Further, the US deliberately took a hands-off attitude during the recent bloodletting, just as it did during the long months that this has been brewing. Today they contend that defending civilians is not their mission. Contrast this with what they’ve done when their occupation is challenged or attacked in places like Falluja, where they rained down death on the whole civilian population. Not authorized to protect civilians but authorized to kill them – this is an accurate description of the American armed forces.

The Pentagon announced that amid the anti-Sunni pogroms, their goal was to "remain in a role of advising and supporting Iraqi security forces", as The New York Times described it on February 25. Since the so-called "Iraqi security forces", the police and army alike, are run by Shia militias who have been carrying out ethnic slaughter, this policy speaks for itself.
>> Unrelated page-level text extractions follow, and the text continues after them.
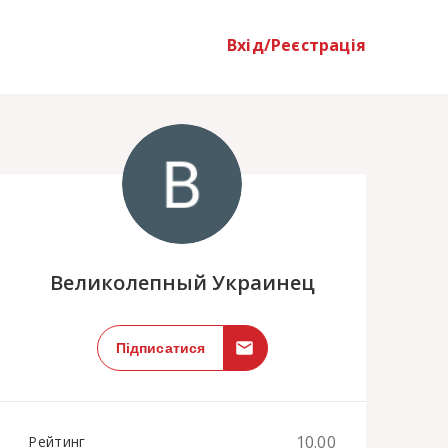
Вхід/Реєстрація
;
Великолепный Украинец
Підписатися
10.00
Рейтинг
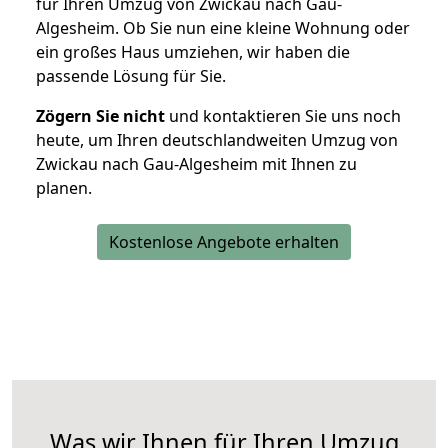
für Ihren Umzug von Zwickau nach Gau-
Algesheim. Ob Sie nun eine kleine Wohnung oder
ein großes Haus umziehen, wir haben die
passende Lösung für Sie.
Zögern Sie nicht
und kontaktieren Sie uns noch
heute, um Ihren deutschlandweiten Umzug von
Zwickau nach Gau-Algesheim mit Ihnen zu
planen.
Kostenlose Angebote erhalten
Was wir Ihnen für Ihren Umzug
During the last week US commanders pulled back and watched Iraqis kill Iraqis like spectators enjoying a prize fight.

This is what Bush’s "Iraqization" of the occupation is about: finding local stooges who will help repress the Iraqi people, men who seize their own rewards in the course of this and fight among one another so that they can never threaten the real power in the country, the occupying armies.

This goes back to the Ottoman empire and the British who ruled Iraq by favouring a Sunni elite against the Shia majority and the Kurds. US policy has been to do the same in reverse, favouring backward forces among the Shia and Kurds against an insurgency that they consider largely based among Sunnis – once again to the detriment of the broad masses of the country’s peoples.

However, it should be remembered that when the predominantly Sunni city of Falluja stood up to the invaders, the resistance was supported by people all over Iraq. People in Shia neighbourhoods in Baghdad risked their lives to drive truckloads of supplies to the encircled city and welcomed refugees after the US flattened it. Even an Iraqi puppet army brigade sent to help the Americans mutinied. Arab-speaking reporters and Iraqi bloggers have noted many incidents of anti-occupier sentiment uniting Iraqis of different ethnicities during the last week.

The US did not create all that the Iraqi people need to get rid of through a thoroughgoing revolution. Backward economic and social relations are what have made Iraqi society vulnerable to imperialist domination. But nothing good can happen in Iraq until the US is kicked out – and it is that struggle and that struggle alone that could unite the Iraqi people.